Quoted passage
++++++++

The Anti-Corruption Commission initiated charges against ten top former employees of the disgraced Special Prosecutor’s Office. The group, led by former SPO chief Katica Janeva, is accused of failing to report extra earnings in their annual reports.
Janeva is currently charged with gross corruption and abuse of office, after she extorted millions of euros from businessmen she was prosecuting. None of her assistant prosecutors has been charged yet, and they are being given positions in the regular, OJO service of state prosecutors, and in some cases are even allowed to continue working on the cases initiated by Janeva.
Other prosecutors on the list that the Anti-Corruption Commission revealed today are Fatime Fetai, Elizabeta Josifoska, Lile Stefanova, Burim Rustemi, Gavril Bubevski, Stevco Donev, Trajce Pelivanov, Artan Ajro and Ljubomir Lape. They face misdemeanor charges, and could be forced to pay back the money they collected unlawfully.

++++++++

Record extracts
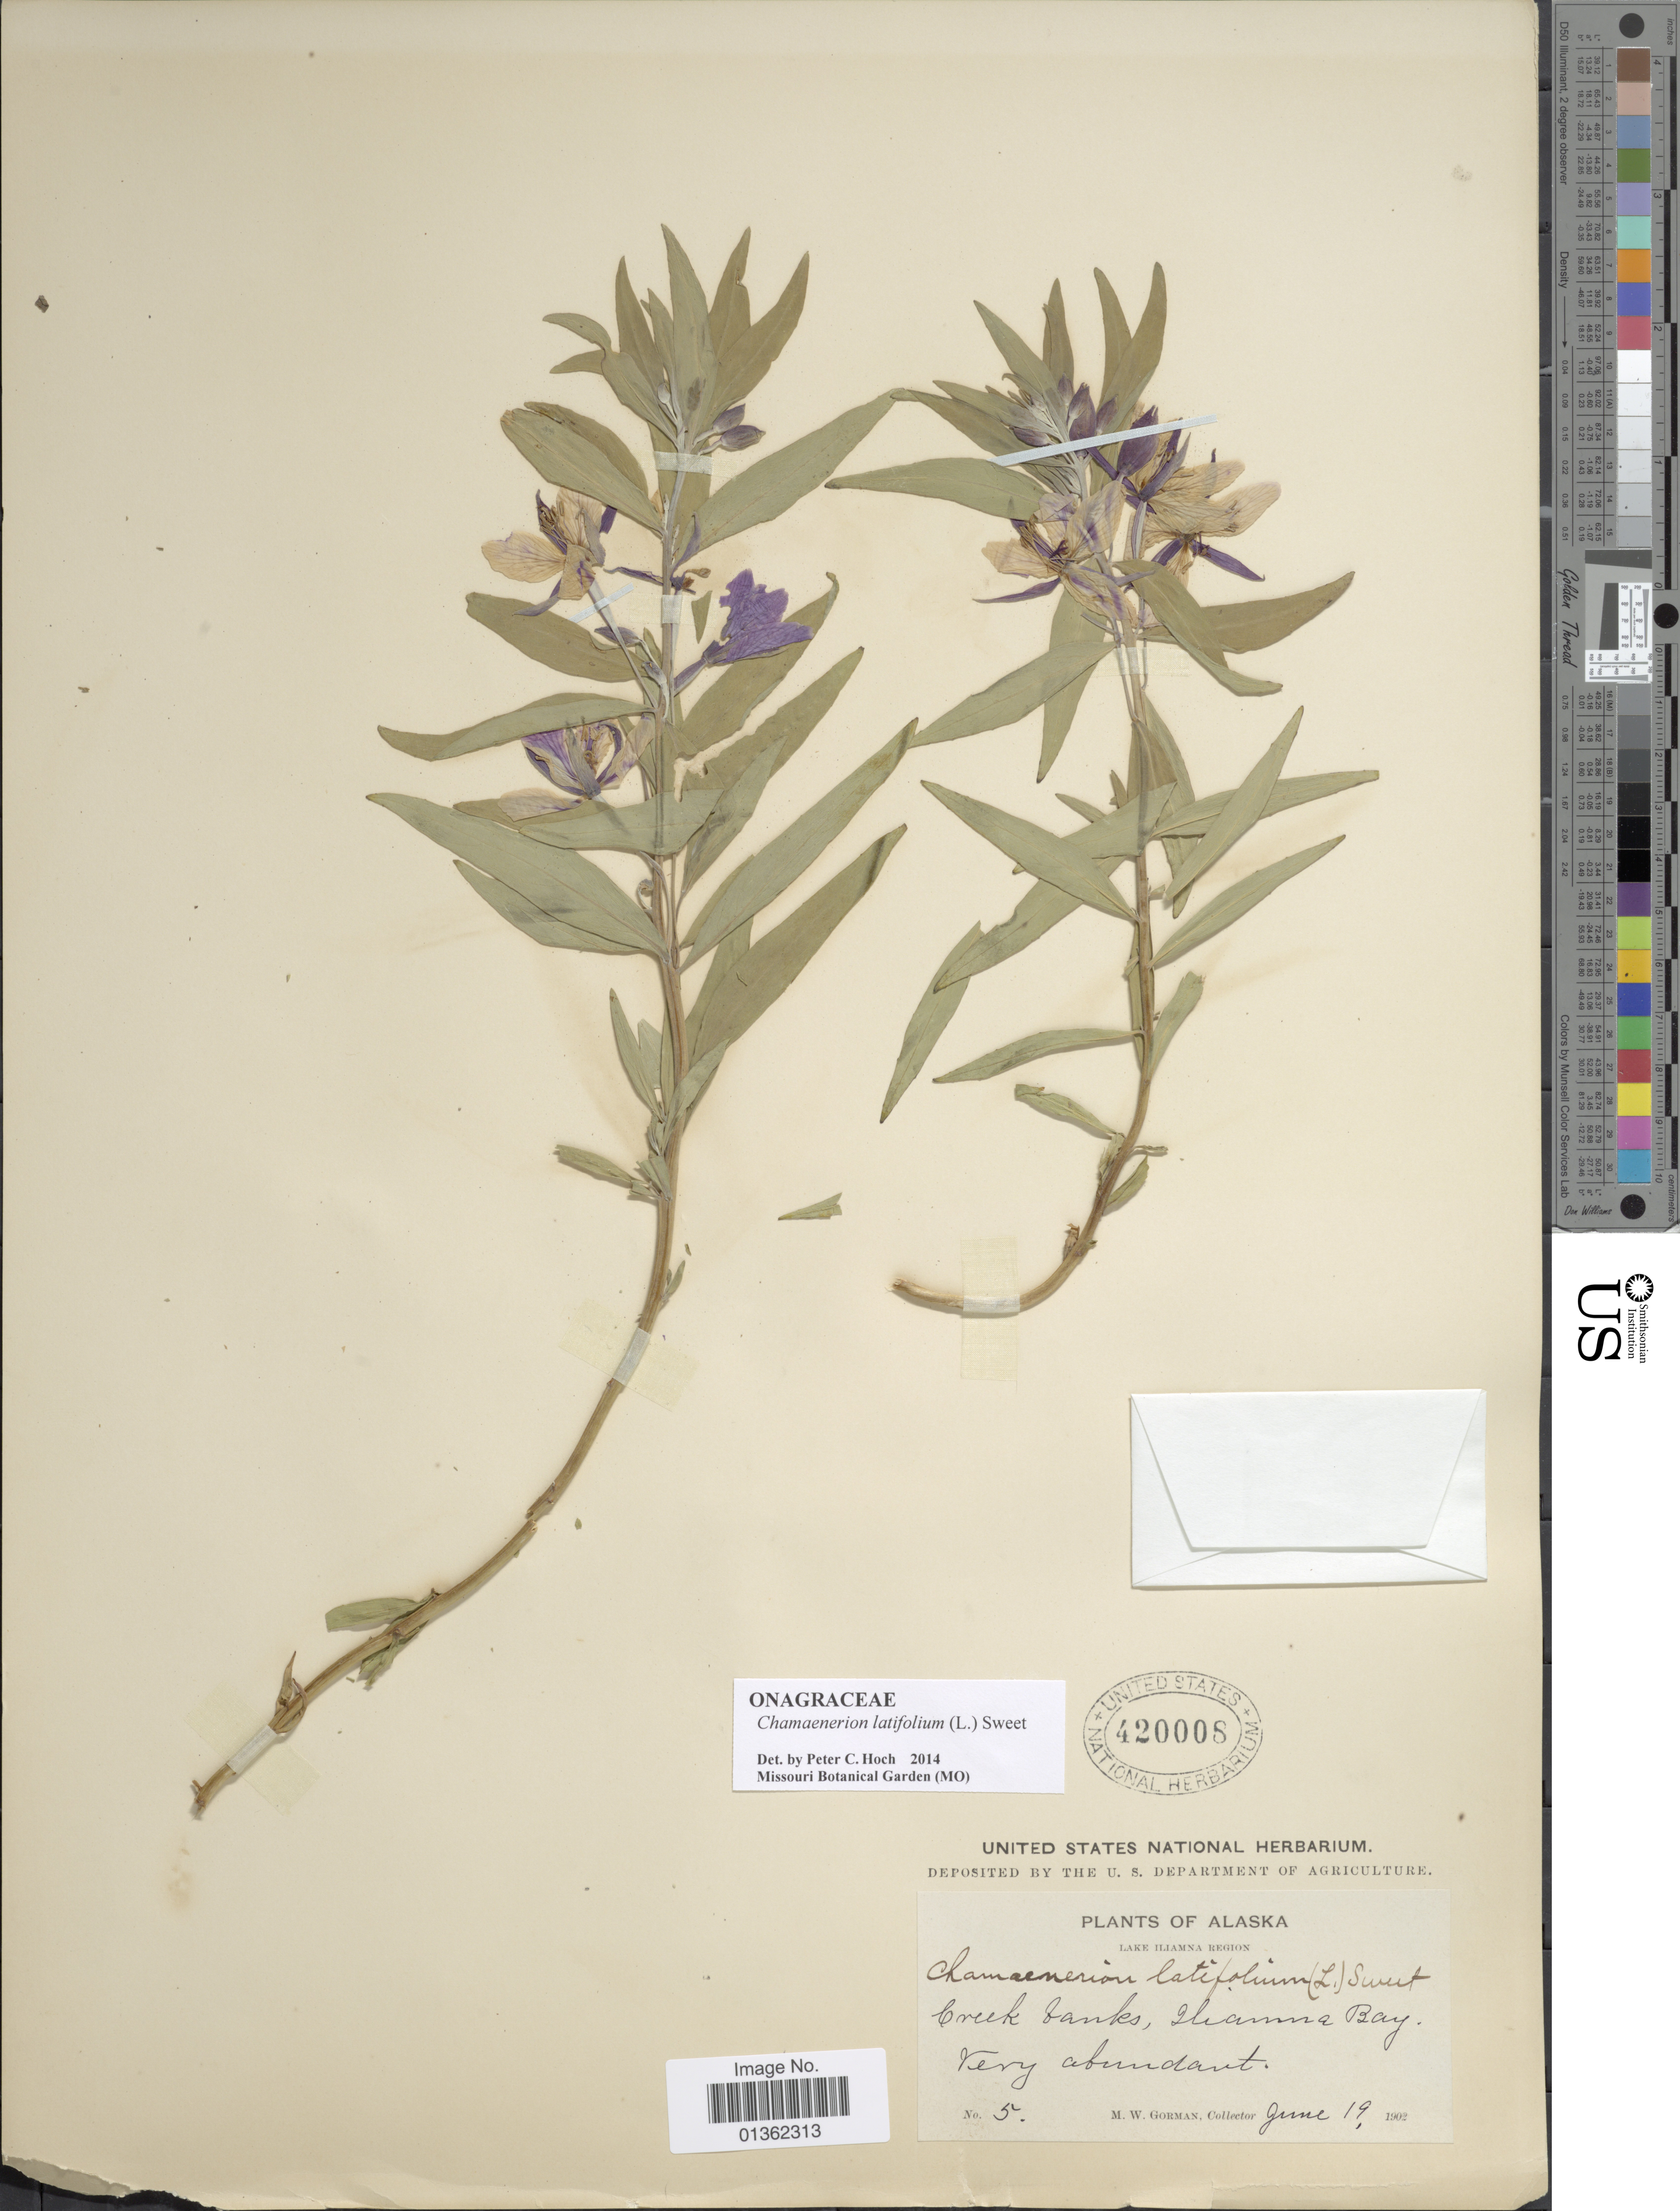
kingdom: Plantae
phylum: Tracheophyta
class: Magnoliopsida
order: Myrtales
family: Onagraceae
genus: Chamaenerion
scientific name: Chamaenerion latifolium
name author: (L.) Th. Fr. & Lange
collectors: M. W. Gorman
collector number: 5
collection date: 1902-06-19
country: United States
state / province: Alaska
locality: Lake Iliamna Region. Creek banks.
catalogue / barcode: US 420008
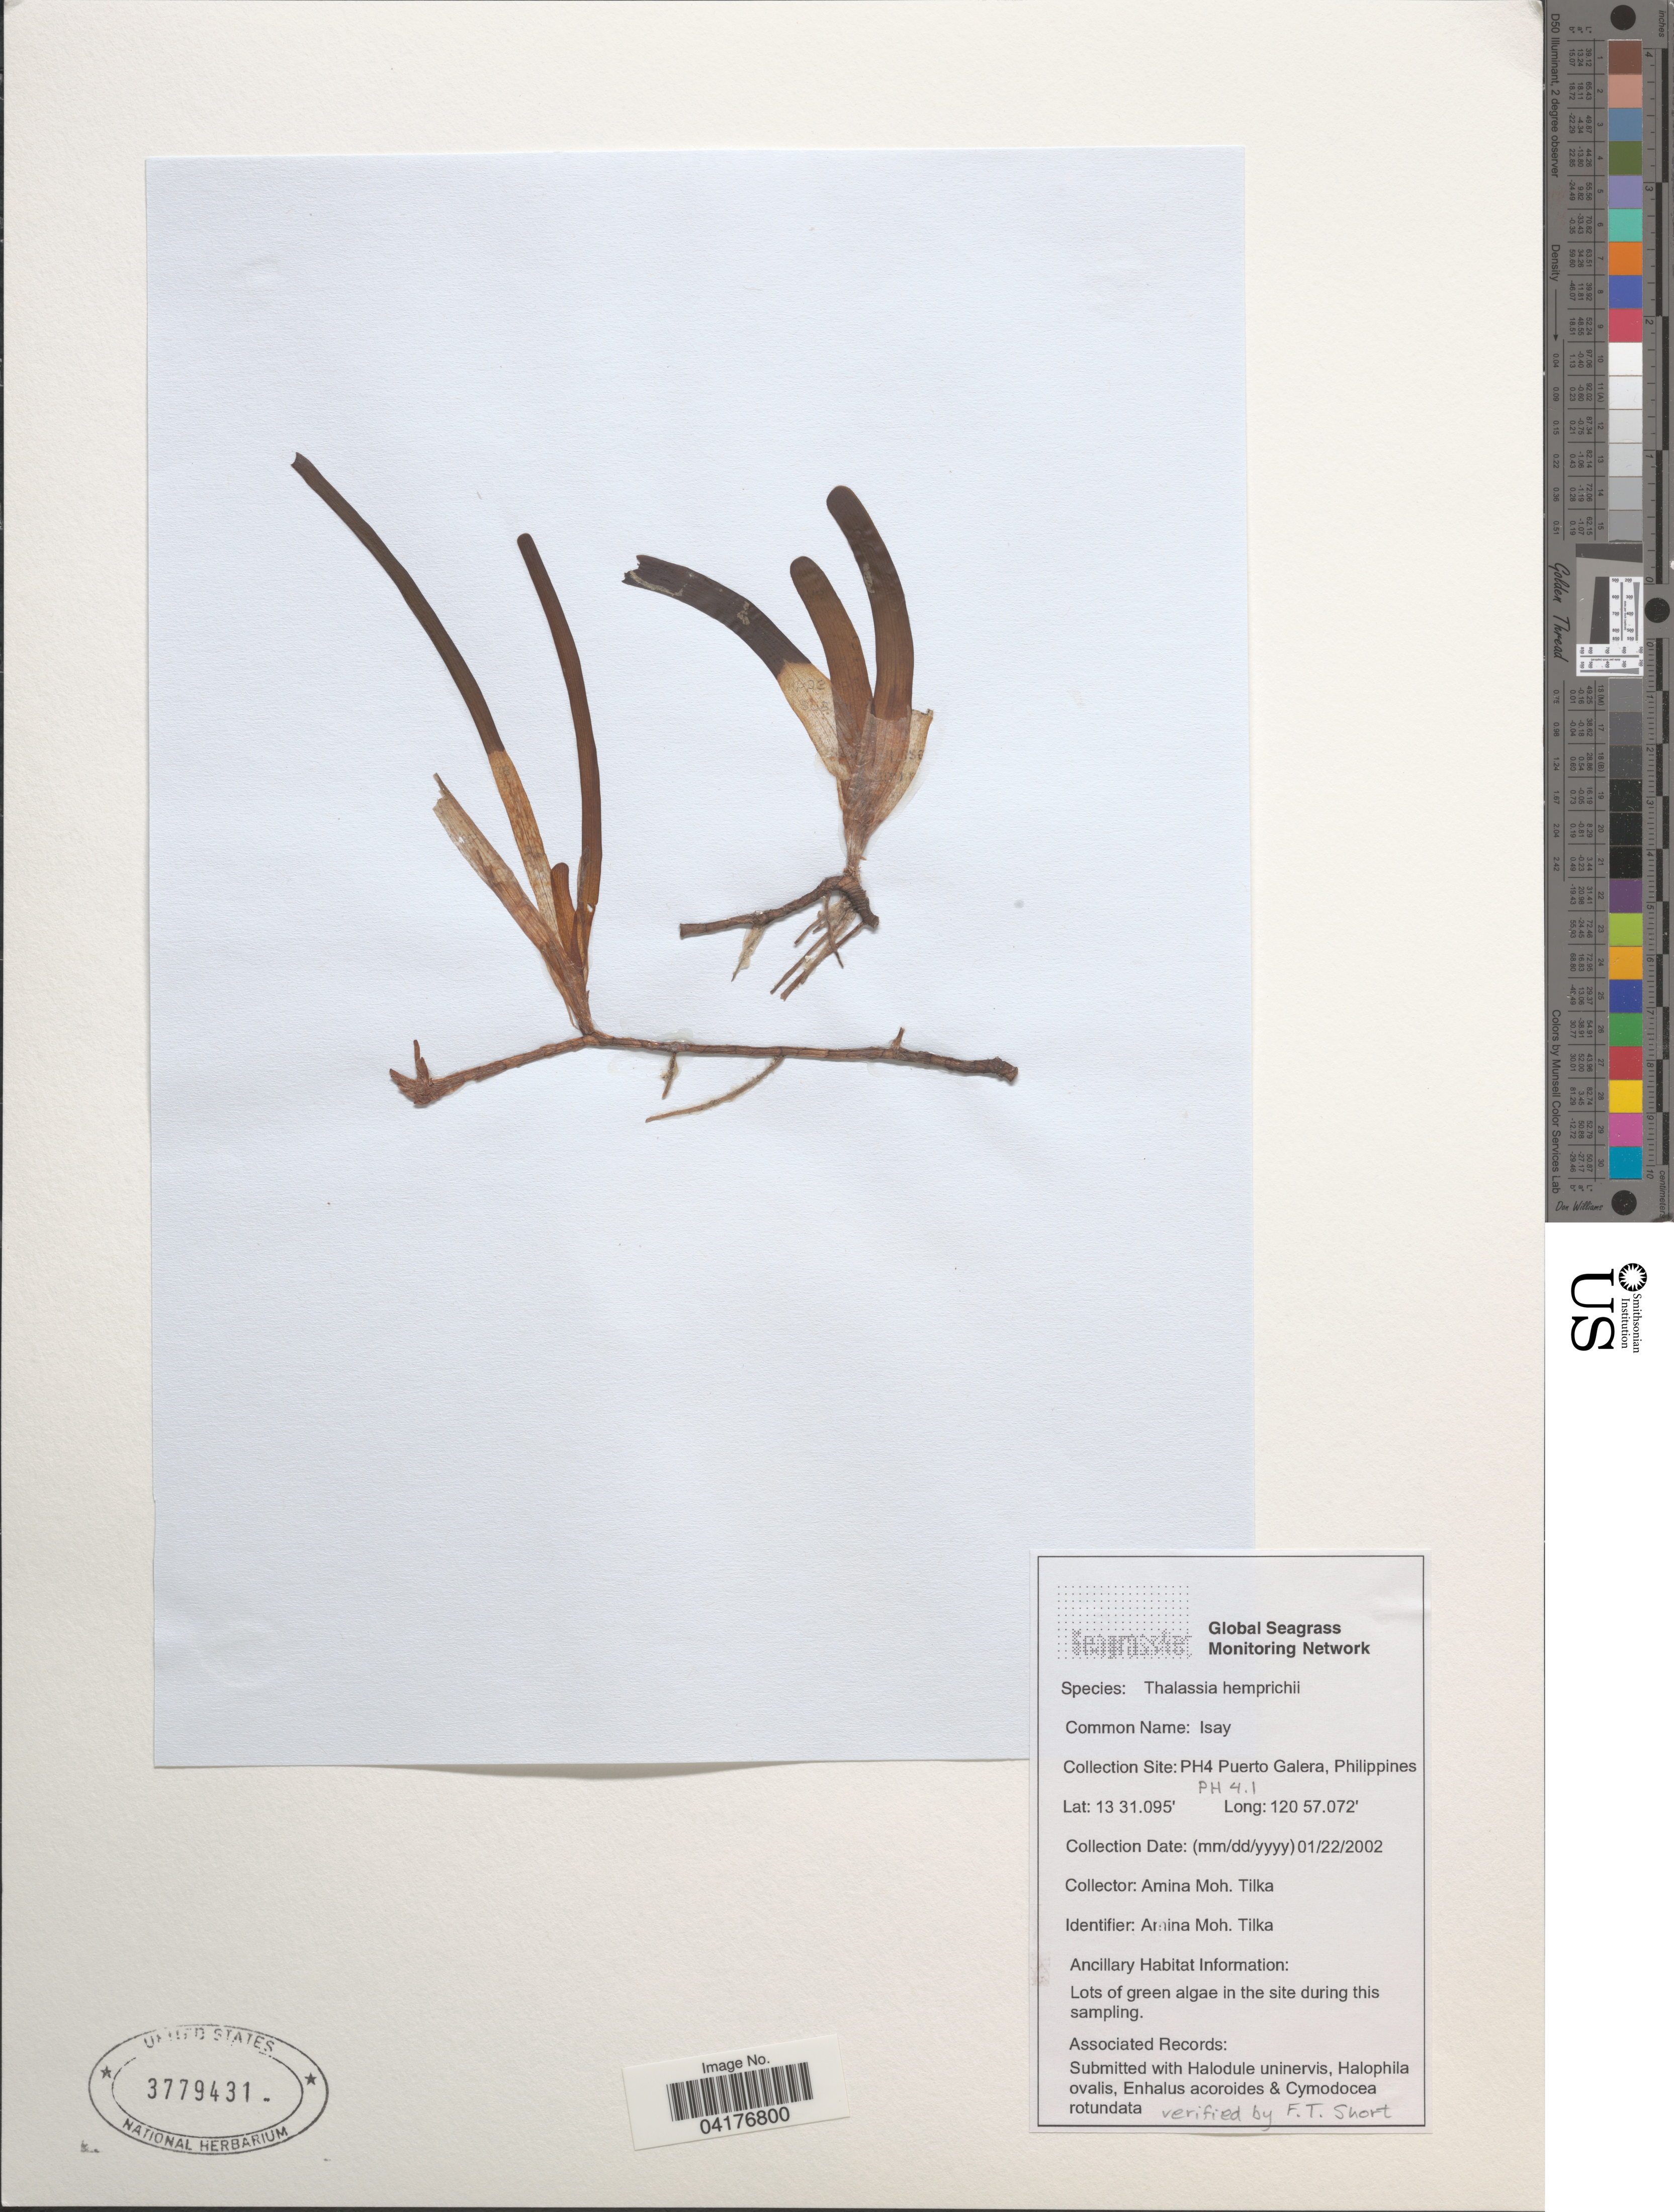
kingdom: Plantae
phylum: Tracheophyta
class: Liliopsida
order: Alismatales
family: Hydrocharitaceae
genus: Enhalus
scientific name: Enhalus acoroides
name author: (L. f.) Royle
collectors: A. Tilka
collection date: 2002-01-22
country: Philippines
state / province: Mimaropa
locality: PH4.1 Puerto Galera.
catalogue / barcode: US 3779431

++++++++

In the news report on the Special Prosecutor's Office, what are the ten former employees accused of?

Failing to report extra earnings in their annual reports.